Parents see need for vaccinations but fail to get them, survey shows

According to a survey by the American Osteopathic Association, the majority of parents see the importance in making sure their children ages 13 to 17 are current on national recommendations for vaccinations but are failing to do so.
The survey also showed that there is a significant difference between the perceived importance and whether their children were fully vaccinated. The largest difference was for the human papillomavirus vaccine. Approximately 65 percent of parents said that it is important for their children to be vaccinated for HPV, but only about 34 percent said that their children are.
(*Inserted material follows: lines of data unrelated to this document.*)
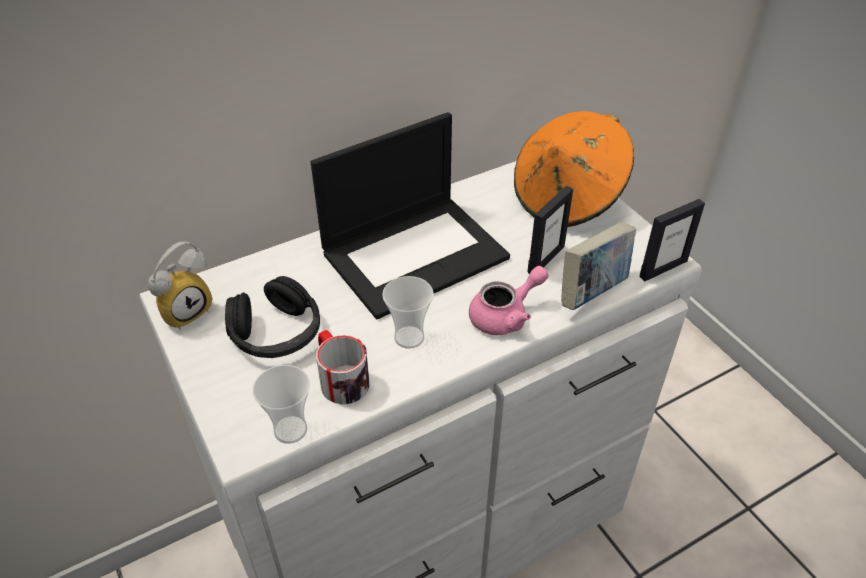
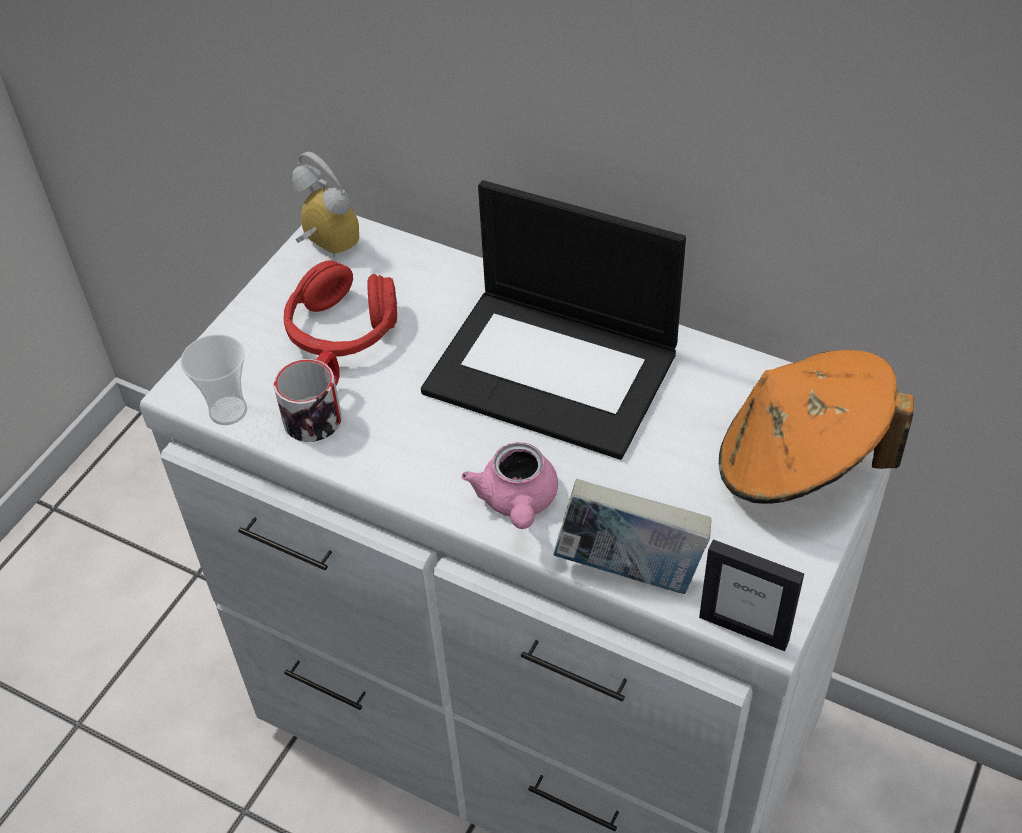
camera: 60 degrees right, 5 degrees up
(185, 310) = (323, 247): alarm clock -> alarm clock turned 150 degrees counterclockwise
(276, 333) = (342, 329): black headphones -> red headphones
(409, 337) = (416, 434): cup -> none
(505, 315) = (517, 502): pink teapot -> pink teapot turned 60 degrees clockwise
(545, 259) = (651, 496): picture frame -> none

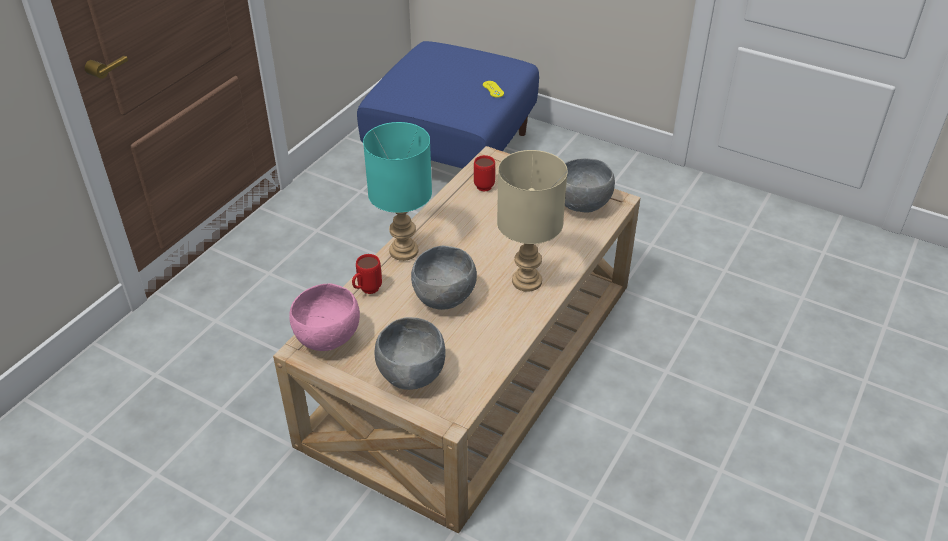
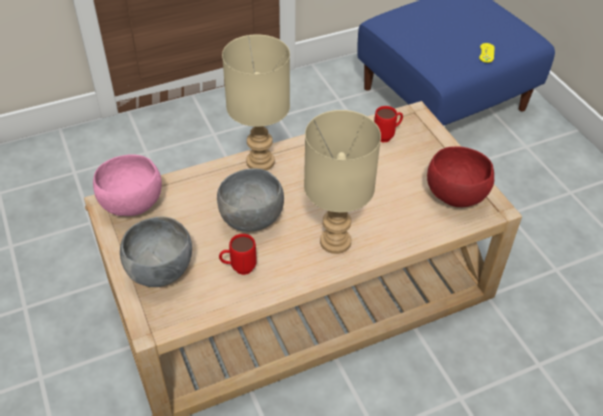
camera: 35 degrees right, 5 degrees up
(366, 291) = (199, 181): red mug -> red mug (238, 268)
(404, 251) = (260, 162): turquoise table lamp -> beige table lamp
(583, 206) = (456, 197): grey bowl -> red bowl

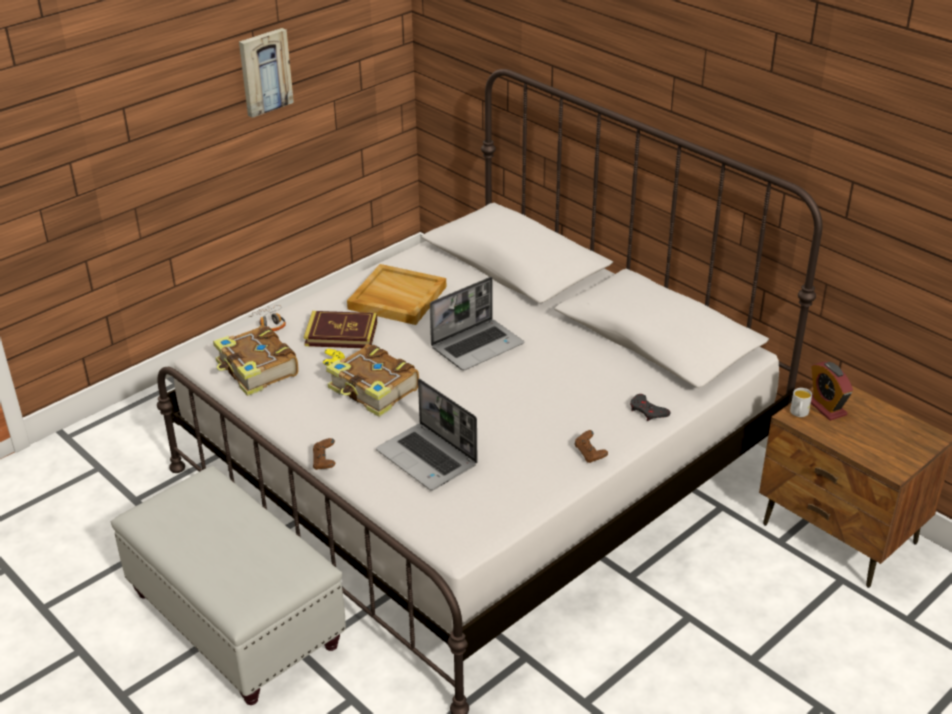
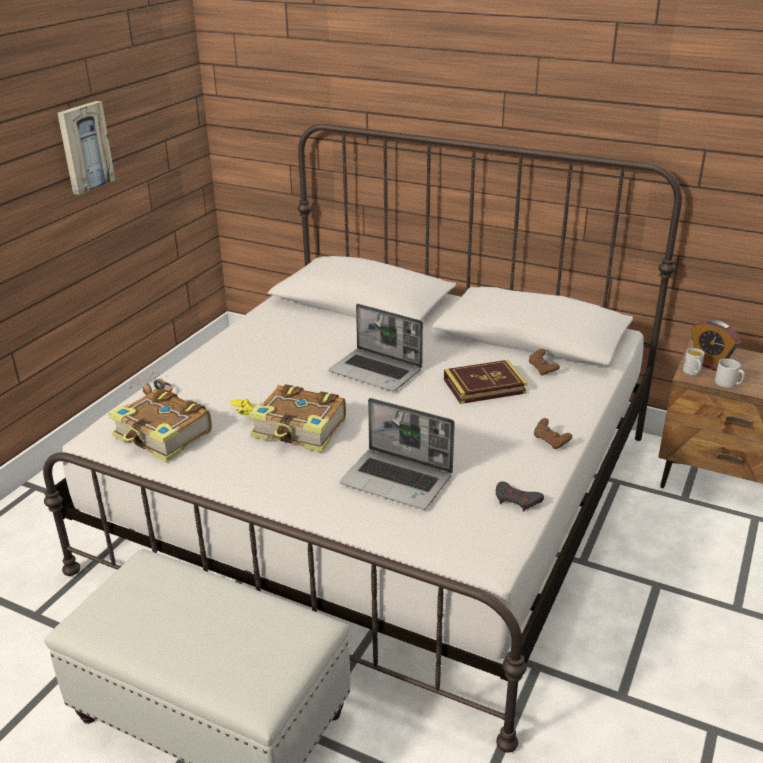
camera: 20 degrees left, 5 degrees down
(324, 462) = (292, 508): brown game controller -> brown game controller (542, 370)
(341, 334) = (234, 386): book -> book (484, 386)
(396, 298) = (271, 347): beige tray -> none
(477, 345) = (377, 371): laptop -> laptop turned 90 degrees clockwise
(648, 411) = (572, 395): grey game controller -> grey game controller (517, 500)
(826, 434) = (728, 384): none -> grey mug

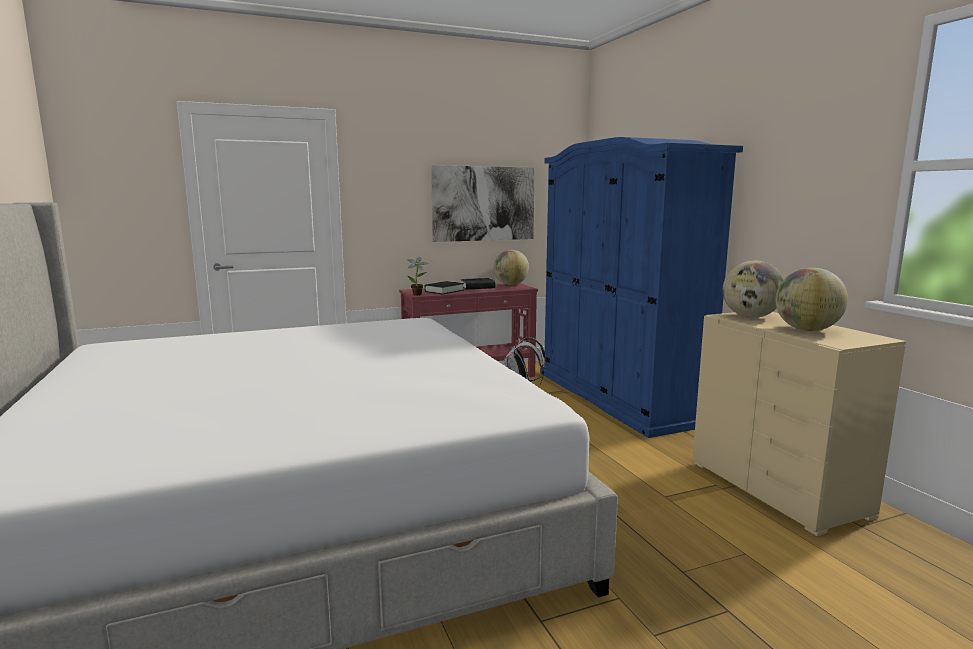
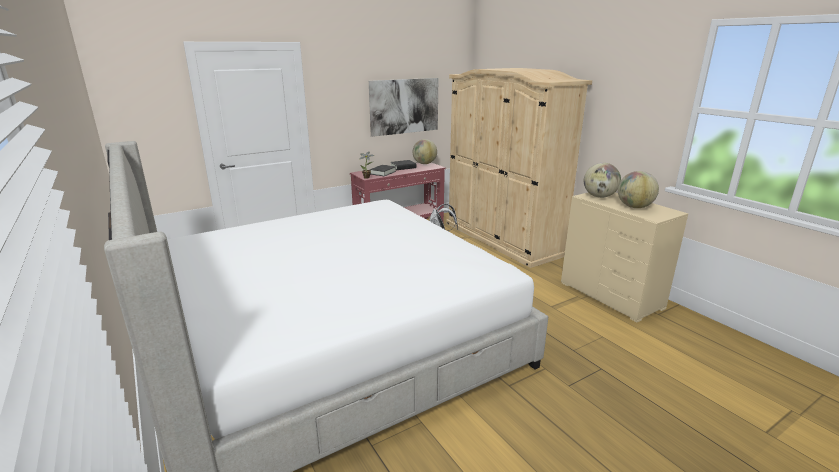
camera: 10 degrees left, 10 degrees up
(618, 396) = (502, 238): blue wardrobe -> beige wardrobe

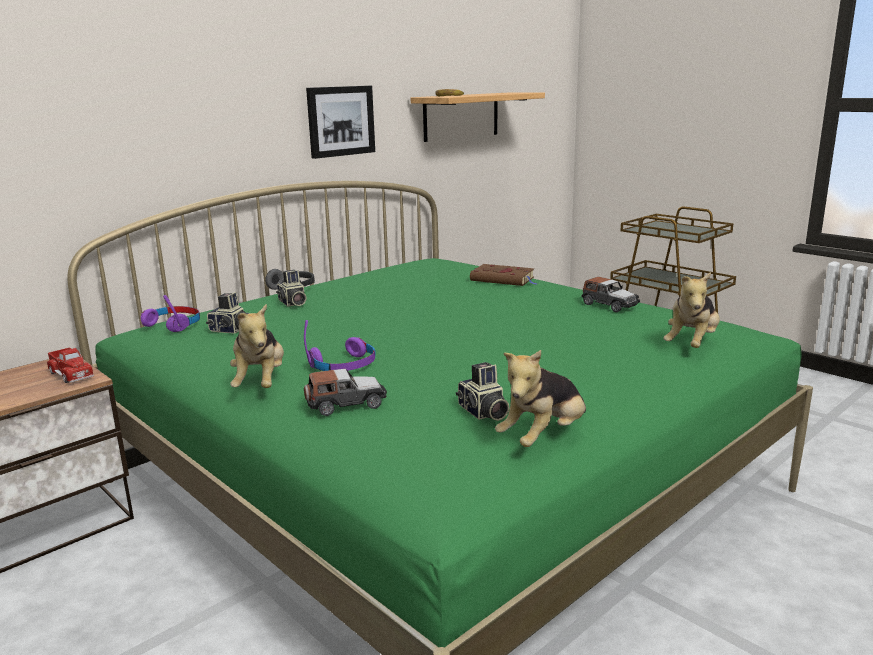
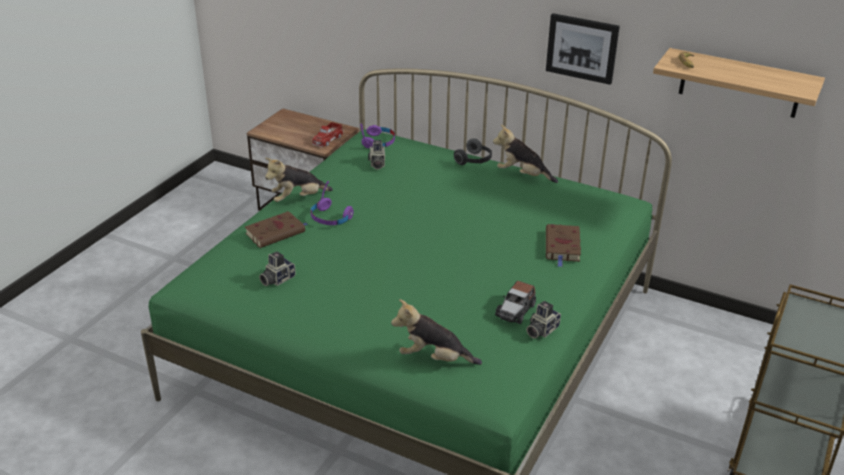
camera: 70 degrees right, 15 degrees up
(292, 303) = (440, 169): camera -> camera (541, 330)
(346, 404) = (276, 232): toy car -> brown book
(544, 437) = (254, 305): plush toy -> plush toy (522, 175)

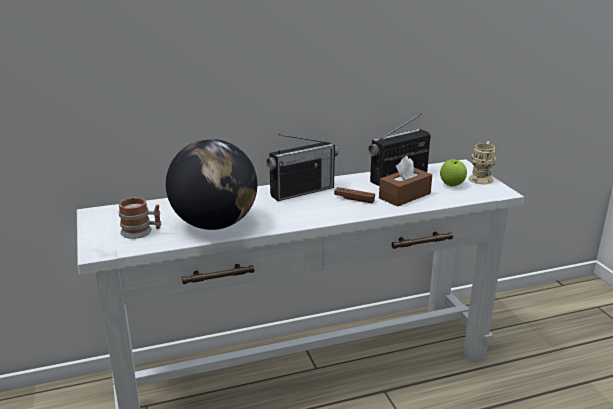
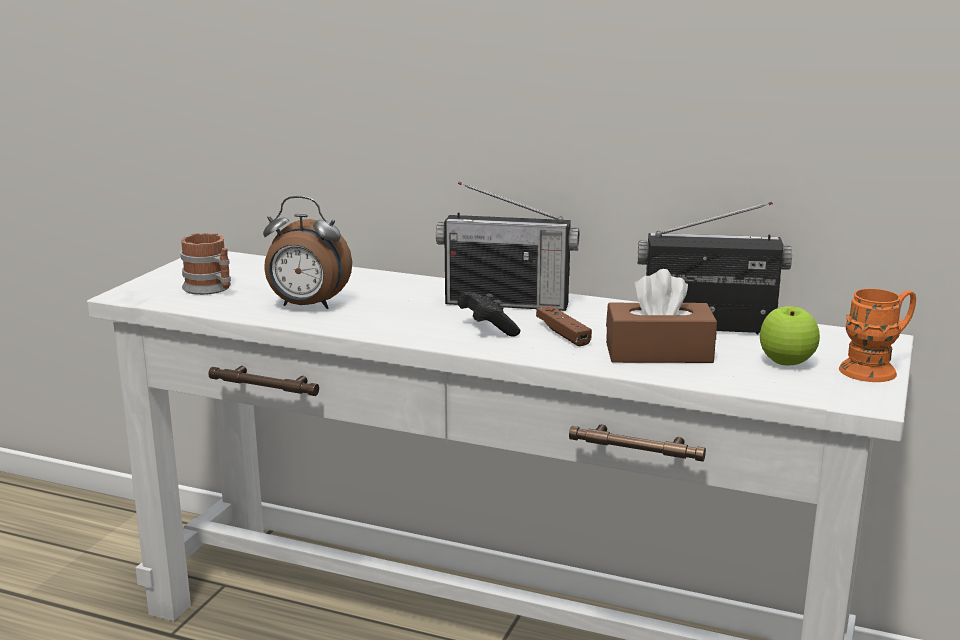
camera: 40 degrees right, 5 degrees down
(214, 224) = (306, 306): globe -> alarm clock
(319, 207) = (487, 328): none -> black game controller
(481, 177) = (876, 369): beige mug -> orange mug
This discrepancy can also be found with the other vaccinations that were addressed in the survey. Approximately 90 percent of parents said it was important for their children to be vaccinated for meningitis though only approximately 61 percent said their children had received the vaccine. For Hepatitis B, 88 percent who said the vaccination was important compared to 73 percent who had their children vaccinated.
Concern about health risks or allergies associated with vaccines was the top reason parents gave as to why they might feel it is unimportant for their teens to be current on vaccinations. Another common reason for not vaccinating was that the condition was not considered a serious health threat.
"It's understandable that parents might be concerned about potential allergies from vaccines," Stanley E. Grogg, a liaison for the AOA to the Centers for Disease Control and Prevention's Advisory Committee for Immunization Practices, said. "But in most cases the benefit of vaccinations to help prevent your child from getting any of these diseases outweighs the harm."
The survey was conducted from September 28 to October 1, with a total of 1,034 respondents completing the survey online.